Ayant un peu de temps en ce moment, j'ai décidé de me lancer dans la lecture de tout un tas de livres politiques. Aujourd'hui, j'ai choisi de vous faire partager mes remarques sur l'ouvrage "votez pour la démondialisation" d'Arnaud Montebourg.

 

Actuellement, Arnaud Montebourg incarne, au sein du parti socialiste, le courant de pensée dont je me sens le plus proche. Il s'agit, grossièrement, de ce que l'on appelle l'aile gauche du parti.

Bien qu'ayant des points de divergences, je dois reconnaître que je me retrouve dans un certain nombre de propos d'Arnaud Montebourg. D'ailleurs, j'envisage même d'aller voter pour lui à la primaire socialiste. C'est dire ! Mais j'y reviendrai en temps et en heure.

 

Pour le moment, penchons nous sur ce petit livre de 90 pages vendu au prix de 2 €.

 

Dans un premier temps, on retrouve une préface rédigée par Emmanuel Todd. Disons le tout net, celle-ci est assez inutile. Pour moi, son principal objectif est de montrer que Montebourg n’est pas tout seul et qu’il est potentiellement soutenu par des personnalités de renom et ici en l’occurrence un économiste.

 

Durant les premiers chapitres, l'auteur s'attelle à poser le cadre de son argumentation. Pour cela, celui-ci cherche à montrer les méfaits de la mondialisation par des exemples précis pris sur tous les continents (France, Allemagne, Etats-Unis, Chine, Inde …). Il en tire alors toute un série de conséquences : délocalisations, concurrence entre travailleurs, pression sur les salaires. Bref, ce ne sont ni plus ni moins que de chapitres de constats.

 

Par la suite, le député socialiste aborde les effets de la mondialisation sur l’emploi mais également et surtout la montée en puissance des multinationales qui se fait aux dépens des Etats. Clairement, il s'agit d'une véritable charge contre ces entreprises qu’il accuse d’affaiblir la France.

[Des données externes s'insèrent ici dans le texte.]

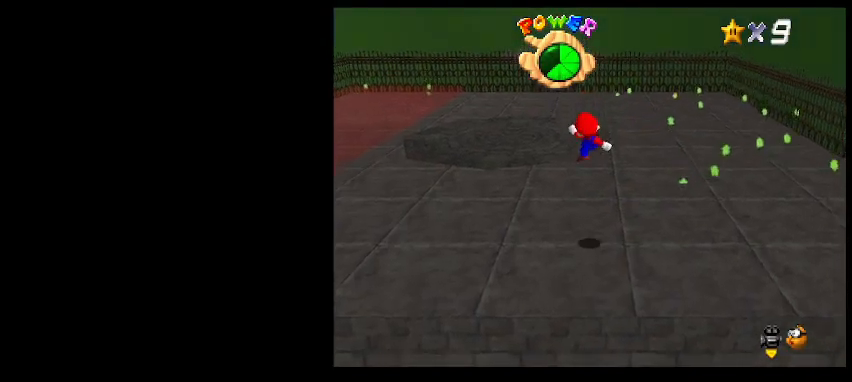
{"keys": ["down", "right"], "events": [[33, "d", "down"], [33, "s", "up"], [133, "d", "up"], [133, "right", "down"], [200, "d", "down"], [300, "d", "up"], [400, "down", "down"]]}
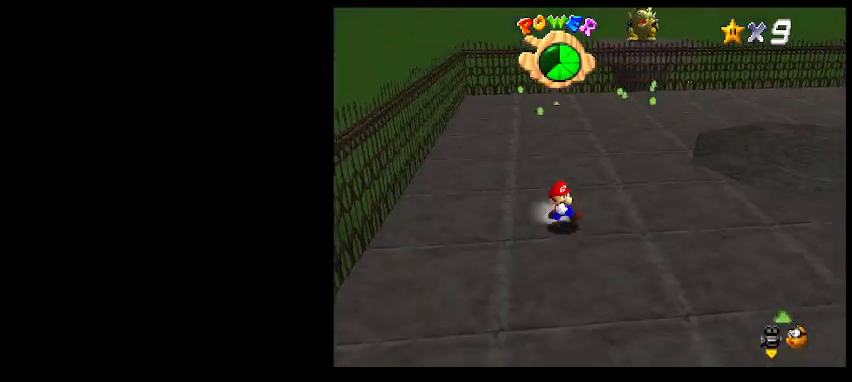
{"keys": ["right"], "events": [[100, "right", "up"], [200, "right", "down"], [367, "down", "up"]]}
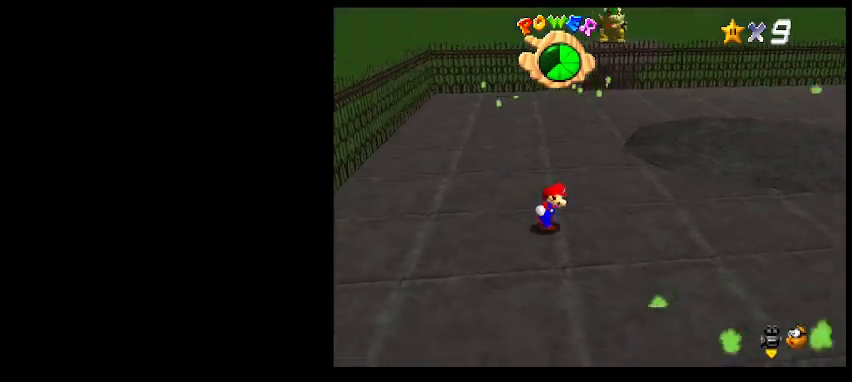
{"keys": ["return", "right"], "events": [[500, "return", "down"]]}
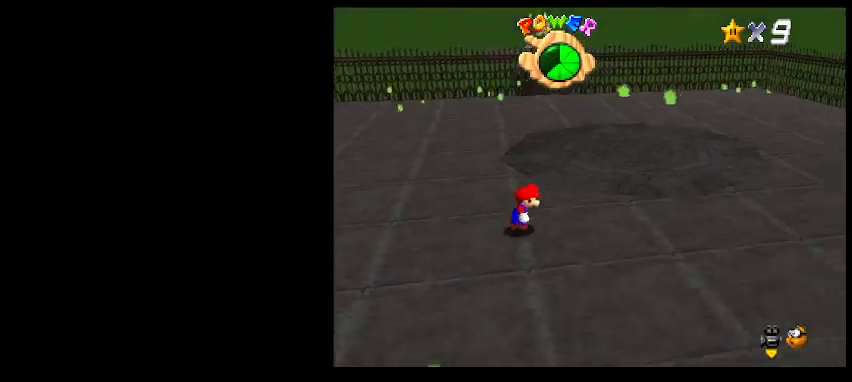
{"keys": ["down"], "events": [[100, "shift_l", "down"], [133, "return", "up"], [133, "right", "up"], [233, "shift_l", "up"], [300, "down", "down"]]}
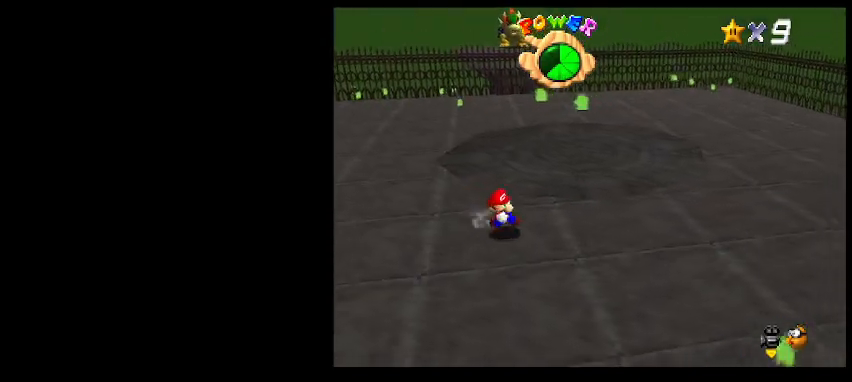
{"keys": ["down"], "events": [[267, "right", "down"], [467, "right", "up"]]}
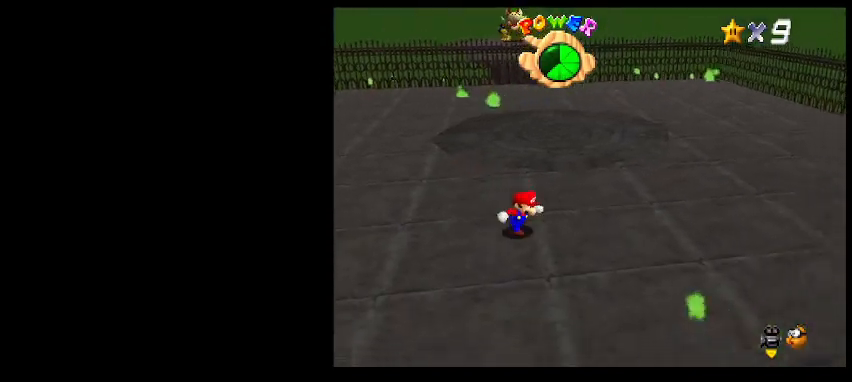
{"keys": [], "events": [[400, "down", "up"]]}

Montebourg nous explique ensuite que la mondialisation a conduit à mettre en compétition les différents Etats qui ont alors cherché à accroître leur attractivité par une course à la moins-disance (fiscale, sociale …).

 

Jusqu'alors, je ne peux que souscrire à ces propos tant j'ai déjà fait des constats identiques. Pour autant, c'est dans les chapitres suivants que les choses vont devenir intéressantes. En effet, Arnaud Montebourg esquisse une critique de la gauche qui, selon lui, n’a pas su répondre aux attentes des citoyens. Il estime alors que le politique doit reprendre la main afin de changer le système et non pas de le gérer comme cela a été le cas par le passé.

 

C'est à l'aune du sixième chapitre que l'on rentre réellement dans le vif du sujet avec le développement de propositions. L'une d'entre elles, qui s'avère être le point central du raisonnement, étant un protectionnisme vert  et européen dont le but est de se protéger contre le libre-échange afin de recréer un tissu industriel en Europe.

 

Mais cessons de résumer le livre afin de nous intéresser davantage aux limites desdites propositions. 

 

La première qui me vient à l'esprit est qu'Arnaud Montebourg entend changer le système actuel. Pour autant, ce dernier continue à raisonner à l’intérieur de ce système puisqu'il ne semble pas souhaiter pas de véritable rupture. Ainsi, l'élu socialiste s'inscrit pleinement dans le cadre européen et au sein de l'OMC. Reconnaissons toutefois que les changements envisagés sont importants et sont déjà considérés pour certains comme de la pure folie.

 

Ensuite, et comme nous venons de le voir, Montebourg souhaite en particulier un protectionnisme aux frontières de l'Europe. Personnellement, j'y adhère à 100 %. Là où le bât blesse est que l'Union Européenne compte 27 Etats. Un consensus semble donc quelque peu utopique, bien que certains pays puissent se rallier à notre cause.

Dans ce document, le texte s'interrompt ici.